Operations and control

  • Geo-recognition and different rules (EU/US/Brazil).
  • GPC and opt-out scripting tests.
  • Quarterly vendor/SDK list audit.
  • Support training (how to help with consent changes).

13) Frequent mistakes and how to avoid them

Download analytics/marketing prior to consent → use prior-blocking and server side.
Uneven visibility of buttons → increases the risk of complaints/fines.
→ divide the confusing categories by goals, not by vendor names.
No GPC → nonconformance for USA (CA).
The absence of consent logs → difficult to prove legality.
Irrelevant vendor lists → automate audits and updates.

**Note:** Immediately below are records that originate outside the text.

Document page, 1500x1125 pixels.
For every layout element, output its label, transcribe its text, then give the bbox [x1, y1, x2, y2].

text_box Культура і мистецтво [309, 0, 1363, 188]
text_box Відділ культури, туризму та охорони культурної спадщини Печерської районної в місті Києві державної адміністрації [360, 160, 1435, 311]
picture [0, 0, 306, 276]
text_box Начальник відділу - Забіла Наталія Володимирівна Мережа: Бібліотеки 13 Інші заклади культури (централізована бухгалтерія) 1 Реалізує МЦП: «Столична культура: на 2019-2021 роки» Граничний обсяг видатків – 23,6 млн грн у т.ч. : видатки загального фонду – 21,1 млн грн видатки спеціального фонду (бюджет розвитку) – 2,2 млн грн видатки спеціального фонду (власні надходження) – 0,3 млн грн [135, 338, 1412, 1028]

14) Matrix "Category → Basis → Action by Region"

CategoryEU/EEAUNITED STATES (CA)Brazil
ObligatoryInformingInformingInforming
FunctionalOpt-in/or RBA LIOpt-outOpt-in/LI
AnalyticsOpt-inNotice/opt-outOpt-in (common)
Marketing/SharingOpt-inOpt-out + GPC + “Do Not Sell or Share”Opt-in
AffiliatesOpt-inOpt-outOpt-in

15) Section template in your Policy (skeleton)

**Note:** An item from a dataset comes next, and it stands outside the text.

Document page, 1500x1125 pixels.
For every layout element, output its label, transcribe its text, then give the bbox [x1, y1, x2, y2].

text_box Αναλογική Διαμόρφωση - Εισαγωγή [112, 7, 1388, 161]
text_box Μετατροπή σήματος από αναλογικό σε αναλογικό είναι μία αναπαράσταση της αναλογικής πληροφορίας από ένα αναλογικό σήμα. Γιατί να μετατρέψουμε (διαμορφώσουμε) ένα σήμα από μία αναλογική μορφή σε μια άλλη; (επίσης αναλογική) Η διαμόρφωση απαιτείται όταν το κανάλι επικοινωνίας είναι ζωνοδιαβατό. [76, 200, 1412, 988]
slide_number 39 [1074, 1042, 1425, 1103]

1. Operator/DPO definitions and contact details.
2. Categories of cookies and goals (table).
3. Vendor/SDK list with purpose and retention period.
4. How to manage consent (banner, center, GPC, links in browsers).
5. Regional rights: EU (opt-in/withdrawal), USA (opt-out/" Do Not Sell or Share "/GPC), Brazil (withdrawal of consent/rights of the subject).
6. Transfers to third parties and other countries (general protection measures).
7. Policy updates, date and version.

16) Implementation Roadmap (6 steps)

1. Tracker map: inventory of cookies/SDK/pixels, goals, vendors, deadlines.
2. CMP: selection, integration with tag manager and mobile SDKs, geo-rules.
3. Texts: banner, preference center, cookies policy, GPC/" Do Not Sell or Share" sections.
4. Technical circuit: prior-blocking, server analytics/postbacks, consent logs.
5. Test plan: Banner A/B, firing regressions, GPC/children/recall scenarios.
6. Operations: quarterly audit of vendors/deadlines, metrics report to management.

Result

A strong cookie policy is not only a banner: it is an architecture of consent, transparent categories and deadlines, the correct tag blocking technique, GPC support and clear interfaces for changing choices. By embedding these elements in your product and operations, you'll meet cross-jurisdictional requirements, mitigate risk, and maintain conversion and user trust.